The immune system protects the body by producing antibodies that attack foreign tissue such as viruses or bacteria. "We have found that some cases of recurrent pregnancy loss seem to be related to autoimmune disease, in which the immune system attacks the body's own tissues, including the growing fetus," the physicians explained.

The two cite systemic lupus erythem-atosus as the most common autoimmune disease in young women.

"Some women are asymptomatic. They act fine and feel fine, but if they are tested, we discover they are producing autoantibodies, which react with normal human tissues," said the Utah researchers. They have found a particularly strong association between pregnancy loss and the two autoantibodies known as lupus anti-coagulant and anti-cardiolipin.
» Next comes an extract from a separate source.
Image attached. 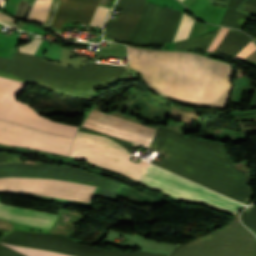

At the U. Hospital, Drs. Scott and Branch have been involved in the treatment of 30 patients with lupus anti-coagulant antibody who had experienced a total of over 100 previous pregnancy losses. Following a drug regimen of daily doses of prednisone and aspirin, 70 percent of these women had successful births. This therapy has been tried at a few hospitals nationwide with similar success.

Another treatment regimen developed at the U. for this problem is intravenous immune globulin, which produced a live birth in a woman who had experienced 10 previous fetal deaths.

A variety of other abnormal immune responses also have been implicated as causes of recurrent miscarriages. To treat these, the Utah obstetricians are investigating the effect of injections of husband's and donor white cells to produce normal pregnancies.

The result of this ongoing study will ultimately answer important questions regarding the success rate of this approach.